Legislative Processes and Lobbying

Understood by All:

Simplicity and conciseness are the roots of good legislation. Single-themed bills promote transparency by improving understanding of their intent. Unnecessary complications, often introduced by outside interests (professional lobbyists, etc.) can serve hidden agendas.

A legislator’s priorities should come from constituents in their district/State, not outside interests. Lobbyist influence in legislative development may raise concerns regarding a representative’s honorable service to their constituents. Misguided intent can be obscured by:

Bill Complexity:

  • To preserve ethics, each bill’s purpose and contents should be clearly named in its title. For example, a budget bill should not contain changes to voting processes.
  • Sources and contributing authors should be named in a document that accompanies all bills.

Inappropriate Influence:

  • An entity should not be allowed to contribute to the campaign of a legislator or the promotion of a ballot measure in a district/state where they have no presence or activity.
  • The Reform Party encourages monitoring and transparency of political campaign receipts and expenses.
  • We support the mission statement of the U.S. Office of Government Ethics – “Public service is a public trust, requiring employees to place loyalty to the Constitution, the laws and ethical principles above private gain.”[1]

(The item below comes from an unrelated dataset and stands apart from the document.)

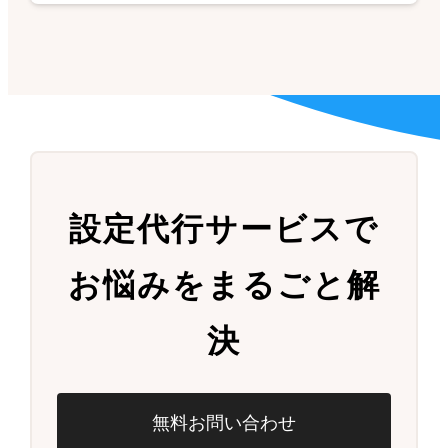
設定代行サービスで
お悩みをまるごと解
決
無料お問い合わせ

The Reform Party believes that the legislation that governs the people should be understood by the people. For this purpose, bills in every legislative body should focus on a single theme/purpose and contain minimal addenda. We believe a review process should exist in all jurisdictions to evaluate and recommend the removal of laws whose missions are outdated or have been shown to be ineffective. Each governing body should consciously remove laws (and any budget needs) that no longer benefit their constituents.

The Reform Party holds that trust and transparency are critical components of a responsible, representative government. We promote a legislative process that is accessible and understandable by all.